> [Passage to read]:
Exhibit 4.21
THIRD AMENDMENT TO REVOLVING CREDIT AGREEMENT
THIRD AMENDMENT to Revolving Credit Agreement ("Third Amendment"),
dated as of December 20, 1996, among Philadelphia Suburban Water Company, a
Pennsylvania corporation (the "Borrower"), the Banks signatory hereto (the
"Banks"), and Mellon Bank, N.A., in its capacity as agent for the Banks
hereunder (hereafter the "Agent").
W I T N E S S E T H
WHEREAS, the Borrower, the Agent and the Banks are parties to a
Revolving Credit Agreement dated as of March 17, 1994, as amended by a First
Amendment to Revolving Credit Agreement dated as of May 22, 1995, and as further
amended by a letter agreement dated July 21, 1995 (as amended, modified and/or
extended, the "Loan Agreement"), pursuant to which the Banks agreed to make
available to the Borrower certain credit facilities in the aggregate amount of
$30,000,000 upon the terms and conditions specified in the Loan Agreement;
WHEREAS, pursuant to an Assignment and Assumption Agreement dated
December 20, 1996, between First Union National Bank f/k/a First Fidelity Bank,
N.A. ("First Union") and First Union National Bank of North Carolina ("First
Union-NC"), First Union has sold and assigned to First Union-NC all of First
Union's interest in and to First Union's rights and obligations under the Loan
Agreement as of the date hereof; and
WHEREAS, the parties wish to amend certain terms and conditions of the
Loan Agreement, as hereinafter set forth.
NOW, THEREFORE, in consideration of the promises and mutual agreements
herein contained, the parties hereto, intending to be legally bound hereby,
agree to amend the Loan Agreement as herein stated.
1. Effect of Prior Agreements.
This Third Amendment is intended to amend the Loan Agreement, as it
has been in effect to the date hereof and as it shall be amended on and after
the date hereof. All capitalized terms used herein as defined terms shall have
the meanings ascribed to them in the Loan Agreement unless herein provided to
the contrary.
2. Amendments.
(a) Section 2.01 of the Loan Agreement is hereby amended in its
entirety to read as follows:
2.01 The Revolving Credit Commitment. The maximum aggregate
amount the Banks shall be obligated to lend to the Borrower at any given time
under this Agreement shall be Fifty Million Dollars ($50,000,000) from December
20, 1996 through and including December 31, 1997, and Thirty Million Dollars
($30,000,000) thereafter until the Revolving Credit Commitment Termination Date,
as such amounts may have been reduced under Section 2.03 hereof (the "Revolving
Credit Commitment").

> [Required work]:
a) Answer these questions about the credit agreement amendment:
(i) Which bank serves as agent for the Banks?
(ii) On what date was the original Revolving Credit Agreement made?
(iii) What is the maximum aggregate amount the Banks must lend from December 20, 1996 through December 31, 1997?
b) Write the next part of the credit agreement amendment, starting after its final sentence.

> [Collected data]:
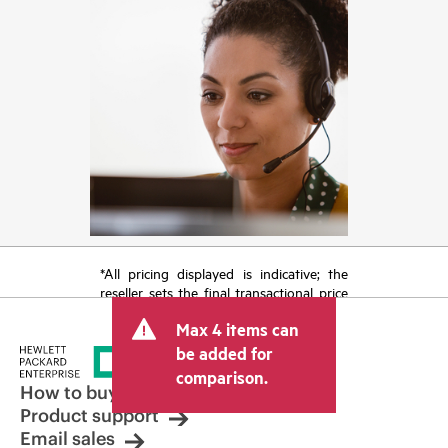
*All pricing displayed is indicative; the
reseller sets the final transactional price
and may include other fees such as sales
Max 4 items can
tax/VAT and shipping. The transactional
price set by the reseller may vary from
be added for
other resellers and the indicative price
comparison.
displayed. Indicative pricing may include
How to buy
limited-time promotional offers. HPE
Product support
reserves the right to make pricing
Email sales
adjustments at any time for reasons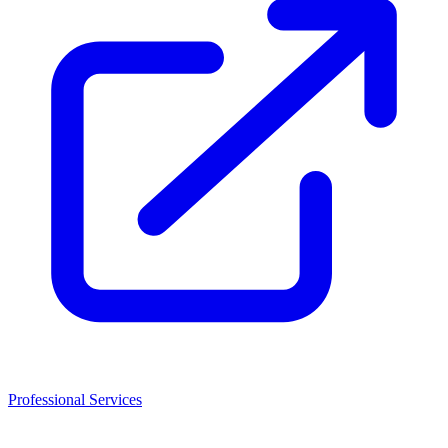
Professional Services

> [Answers given]:
a)
(i) Mellon Bank, N.A.
(ii) March 17, 1994
(iii) Fifty Million Dollars ($50,000,000)

b)
(b) Schedule 1.01(a) is hereby replaced with Second
Replacement Schedule 1.01(a) attached hereto and made a part hereof. Any and all
references to Schedule 1.01(a) shall be deemed to refer to Second Replacement
Schedule 1.01(a).
3. Conditions. To induce the Agent and Banks to enter into this Third
Amendment and to extend the Loans contemplated herein, the Borrower shall
perform the following conditions to the Agent's and the Banks' satisfaction
prior to the Banks' acting in reliance hereon:
(a) The Borrower shall execute and deliver to the Banks this Third
Amendment, the Third Allonges to Revolving Credit Notes (the "Third Allonges")
and all other documents as the Banks may require; and
(b) The Borrower shall deliver all other documents and certificates
reasonably requested by the Agent.
4. Representations and Warranties. Borrower hereby represents and
warrants that:
(a) The representations and warranties contained in the Loan
Agreement and in each certificate, document or financial statement furnished by
the Borrower delivered therewith or in connection with any other Loan Document
are true and correct in all material respects on and as of the date hereof as
though made on and as of the date hereof.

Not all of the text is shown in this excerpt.